The value of the memory word defined by the LABEL field is defined to contain the specified constant.  The LABEL field is mandatory for this opcode.  The ACC is not modified.





We chose to define our own assembly language rather than use a “real” one in order to eliminate the many sticky details associated with real languages.  The basic concepts of AAL are common to all assembly languages.  A reference manual for any real assembly language should prove helpful to prepare for this category.  Also, the following article presents many of the concepts of assembly language programming in a very readable and fun way: 


Dewdney, A.K.  “Computer Recreations,” in Scientific American, May 1984, pp. 14-22.



Sample Problems 


After the following program is executed, what value is in location TEMP?

TEMP             DC                  0

A                     DC                  8

B                     DC                  -2

C                     DC                  3

                        LOAD             B

                        MULT             C

                        ADD               A

                        DIV                 B

                        SUB                A

                        STORE           TEMP

The ACC takes on values -2, -6, 2, -1 and -9 in that order.  The last value, -9, is stored in TEMP.
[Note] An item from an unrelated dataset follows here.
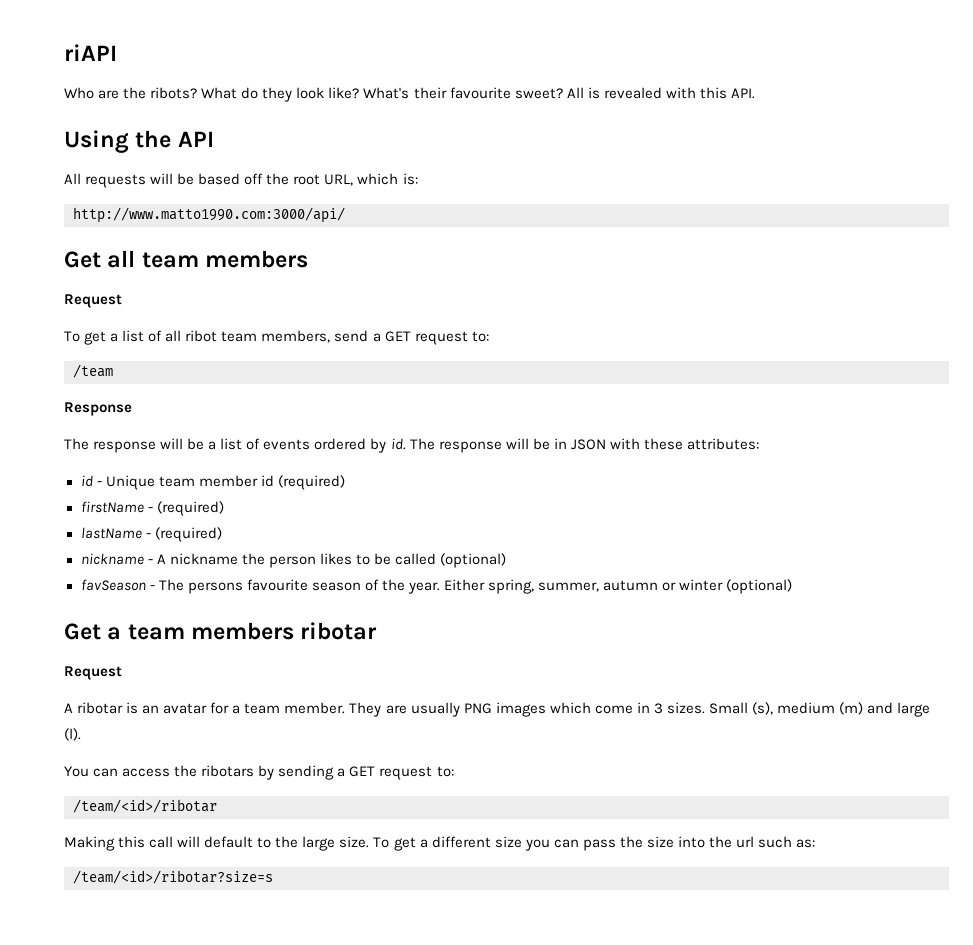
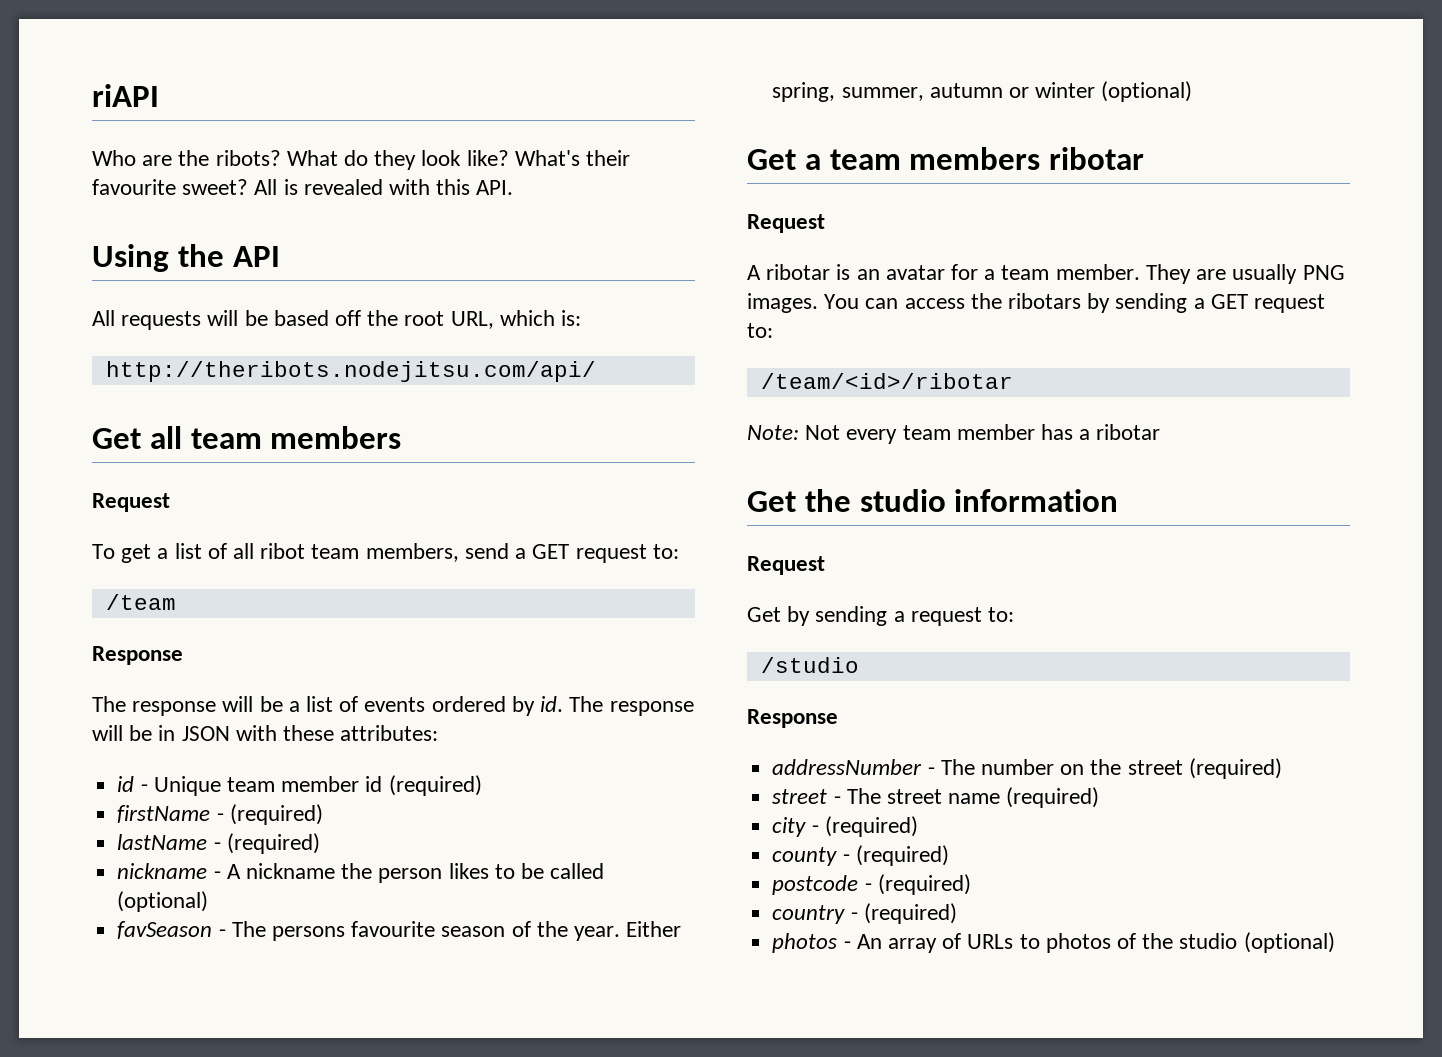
[73,207,345,223] http://www.matto1990.com:3000/api/ -> [105,361,596,382] http://theribots.nodejitsu.com/api/
[495,702,931,717] [64,728,81,741] images which come in 3 sizes. Small (s), medium (m) and large (l). // -> [747,293,818,313] images.
[64,836,816,851] [73,870,273,884] Making this call will default to the large size. To get a different size you can pass the size into the url such as: // /team/<id>/ribotar?size=s -> [747,424,1161,444] [747,489,1119,512] [747,556,825,575] [747,606,1015,626] [760,657,859,673] [747,709,838,728] [772,758,1282,779] [772,787,1100,808] [772,816,918,837] [772,845,949,866] [772,874,971,895] [772,903,957,924] [772,932,1335,953] Note: Not every team member has a ribotar // Get the studio information // Request // Get by sending a request to: // /studio // Response // addressNumber - The number on the street (required) // street - The street name (required) // city - (required) // county - (required) // postcode - (required) // country - (required) // photos - An array of URLs to photos of the studio (optional)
After the following program is executed, what is the final value of A ?  The data for the program is 3.


                       READ             N

A                     DC                  1

START           LOAD             N

                        SUB                =1

                        BE                   RSLT

                        STORE           N

                        LOAD             A

                        ADD               =2

                        STORE           A

                        BU                  START

RSLT              END

This program finds the Nth odd integer.  The following table gives the values of N and A through execution:


                        N          A


                        3          1

                        2          3

                        1          5

                        0          5


Thus, the final value of A is 5.



If the following program has an input value of N, what is the final value of X which is computed? Express X as a mathematical expression in terms of N.

                        READ             X

                        LOAD             X

TOP                SUB                =1

                        BE                   DONE

                        STORE           A

                        MULT             X

                        STORE           X

                        LOAD             A

                        BU                  TOP

DONE             END

This program loops between labels TOP and DONE for A times.  A has an initial  value of X, and subsequent values of A-1, A-2, …, 1.  Each time through the loop, X is multiplied by the current value of A.  Thus, X=A*A-1*…*1 or X=A!.  Since the initial value of A is the number input (i.e., N), X=N!.